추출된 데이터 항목
====

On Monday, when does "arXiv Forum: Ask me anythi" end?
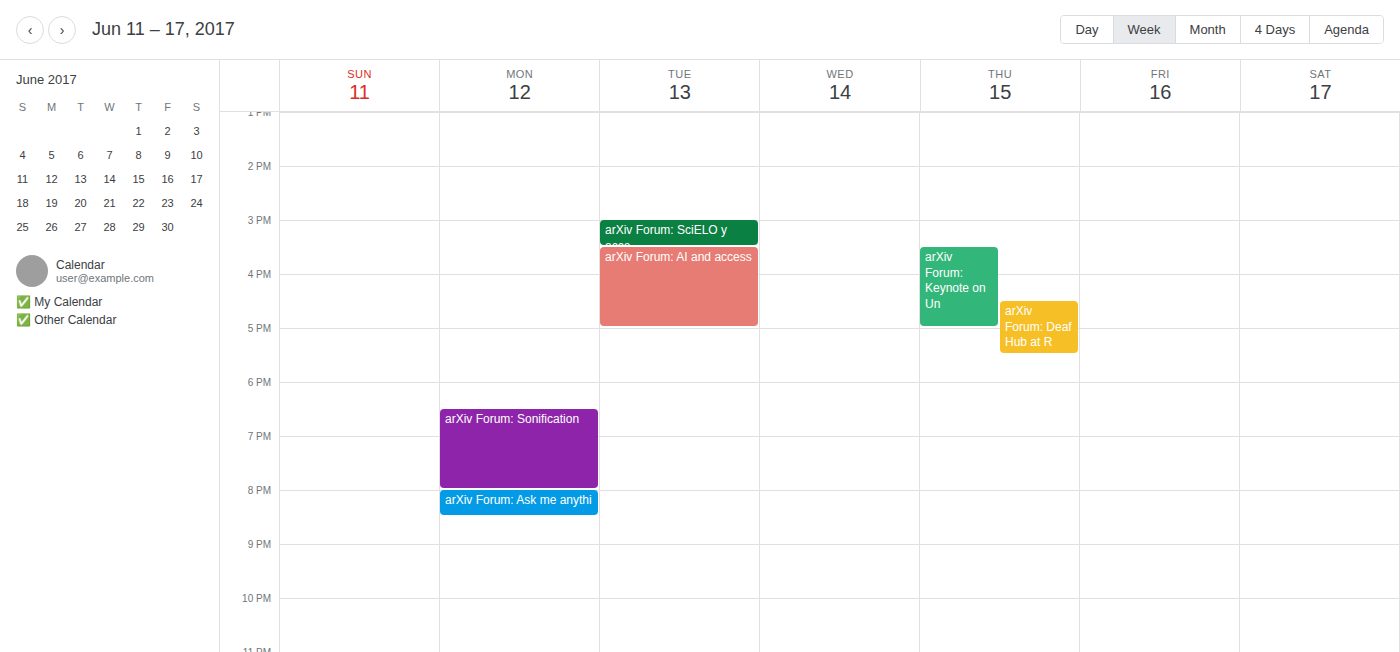
8:30 PM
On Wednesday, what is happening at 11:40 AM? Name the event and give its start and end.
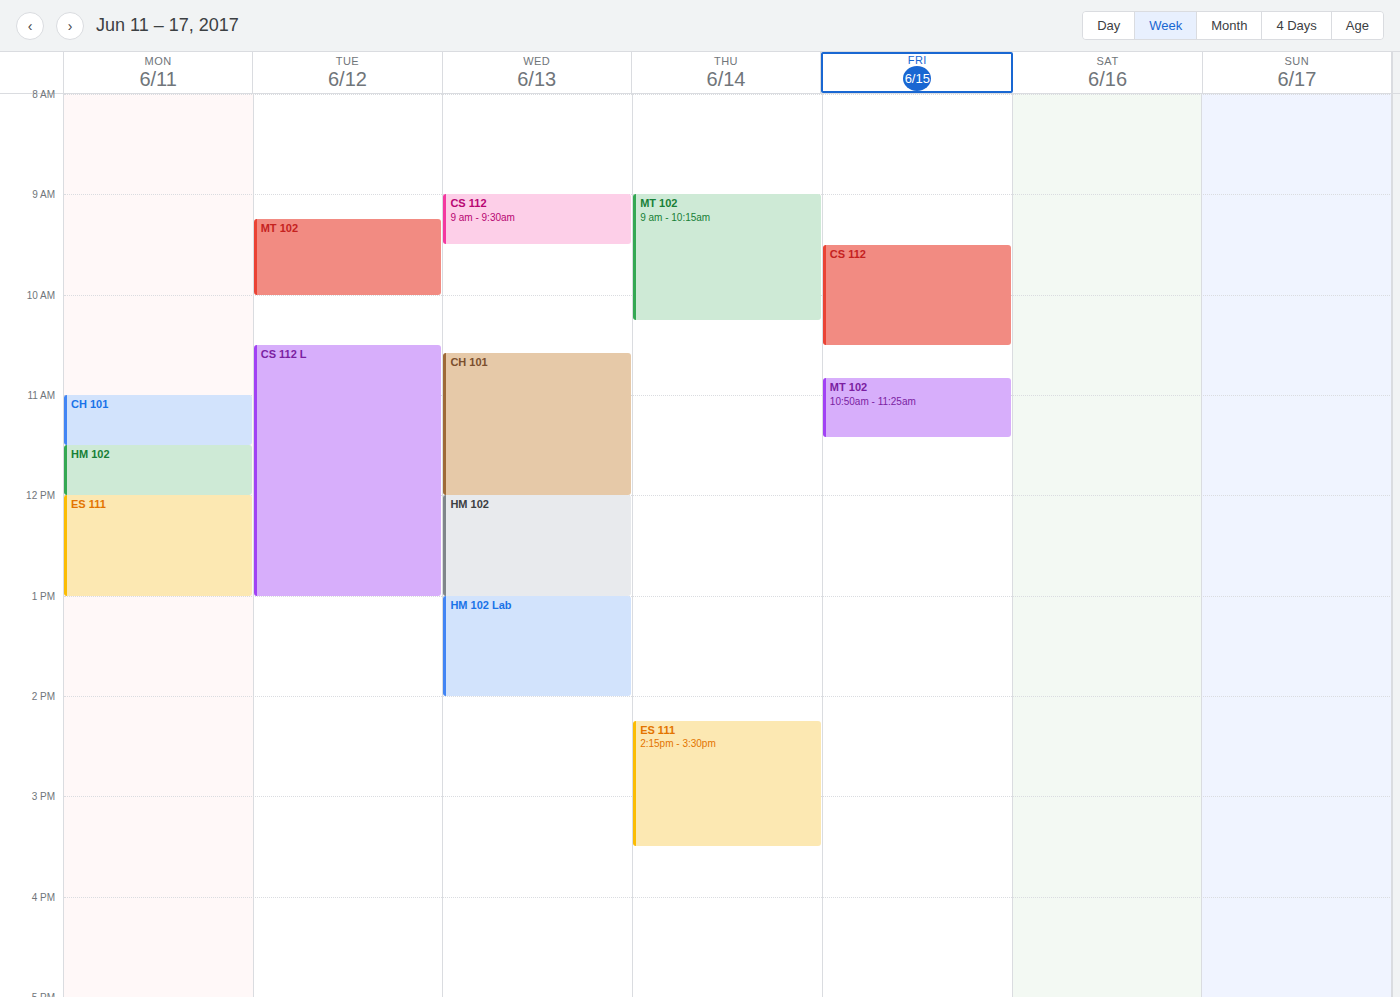
"CH 101", 10:35 AM to 12:00 PM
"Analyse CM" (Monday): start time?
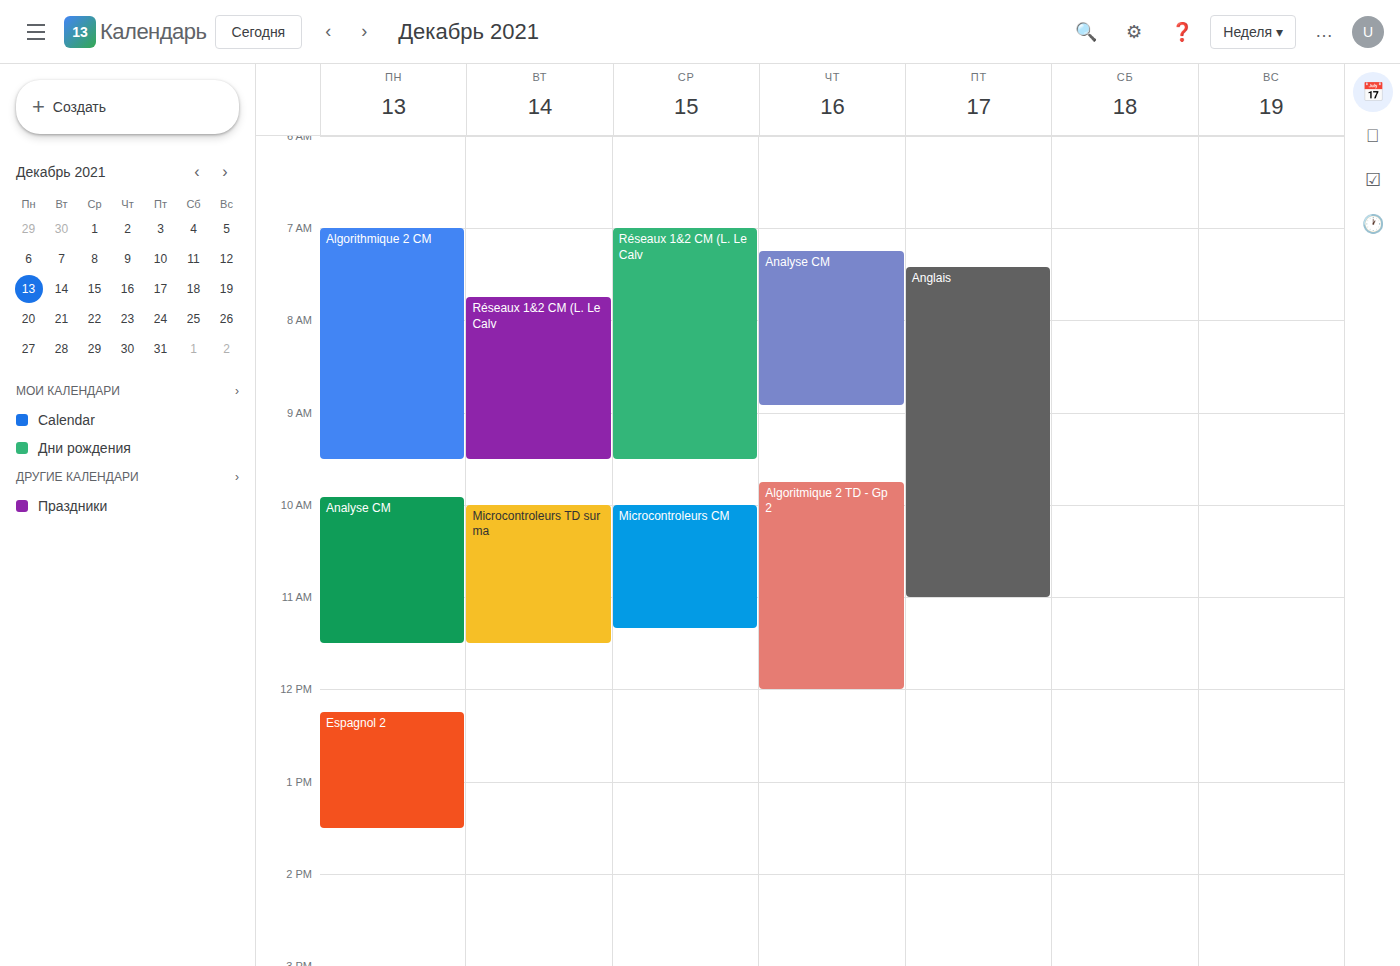
9:55 AM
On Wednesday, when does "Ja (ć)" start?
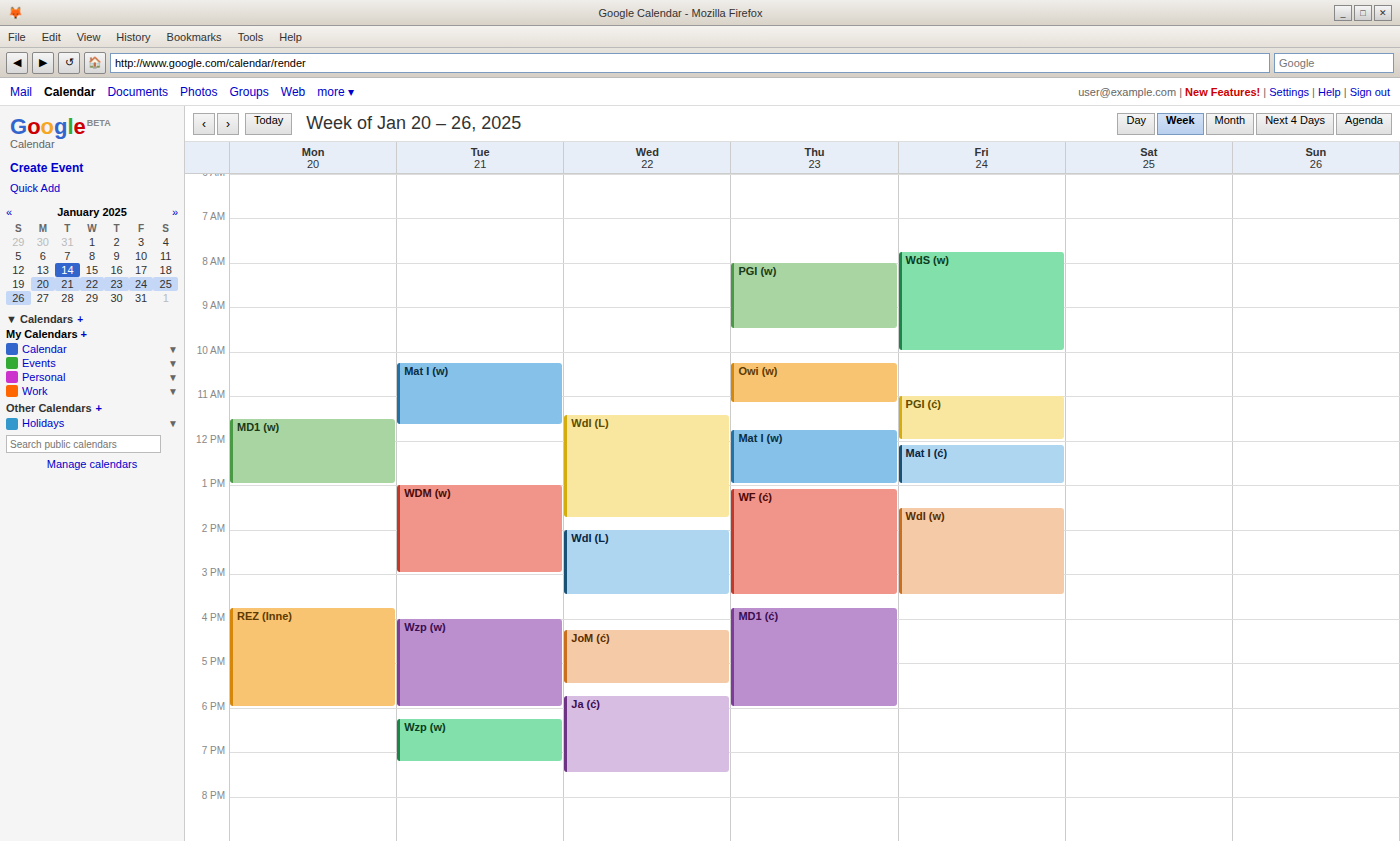
5:45 PM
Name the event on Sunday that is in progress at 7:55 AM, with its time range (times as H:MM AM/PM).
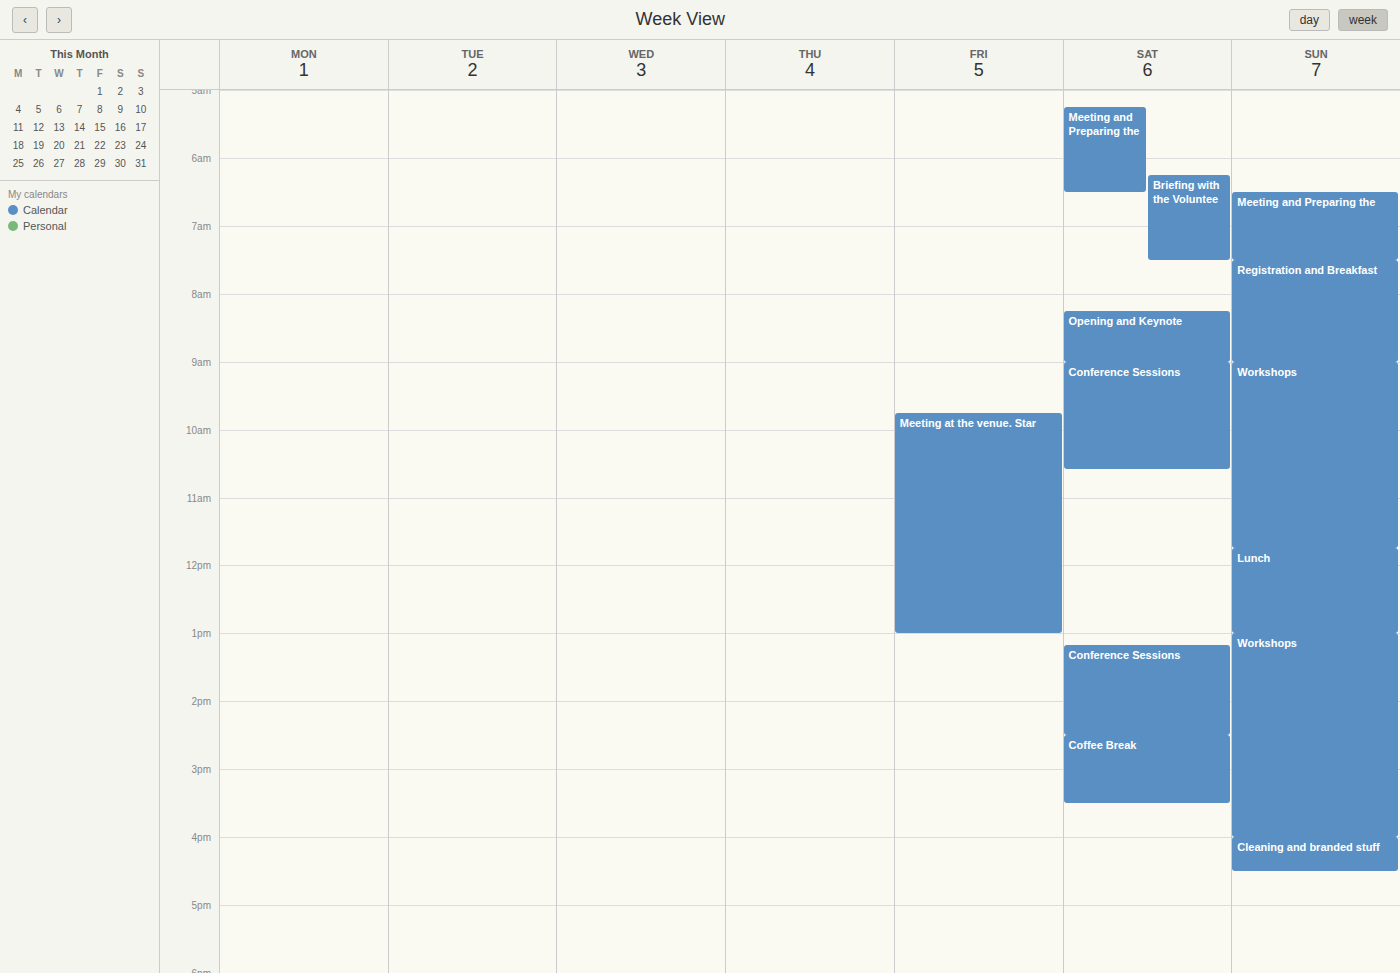
"Registration and Breakfast", 7:30 AM to 9:00 AM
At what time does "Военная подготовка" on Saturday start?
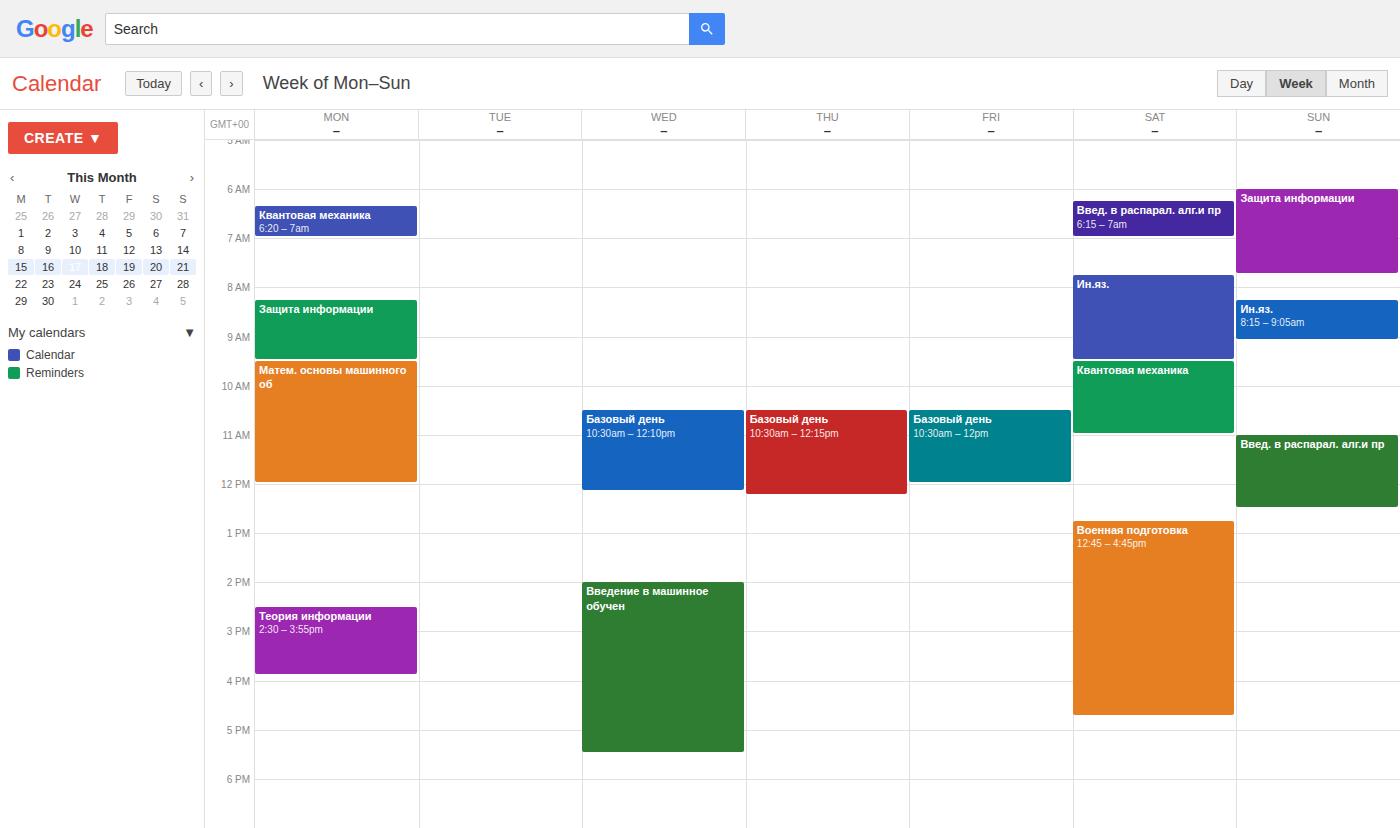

====

[제시된 과제] 위 목록 전체를 빈 줄 없이 번호 매긴 목록으로 옮겨 적으세요. 그림은 답에 넣지 마세요.

[최종 결과]
1. On Monday, when does "arXiv Forum: Ask me anythi" end?
2. 8:30 PM
3. On Wednesday, what is happening at 11:40 AM? Name the event and give its start and end.
4. "CH 101", 10:35 AM to 12:00 PM
5. "Analyse CM" (Monday): start time?
6. 9:55 AM
7. On Wednesday, when does "Ja (ć)" start?
8. 5:45 PM
9. Name the event on Sunday that is in progress at 7:55 AM, with its time range (times as H:MM AM/PM).
10. "Registration and Breakfast", 7:30 AM to 9:00 AM
11. At what time does "Военная подготовка" on Saturday start?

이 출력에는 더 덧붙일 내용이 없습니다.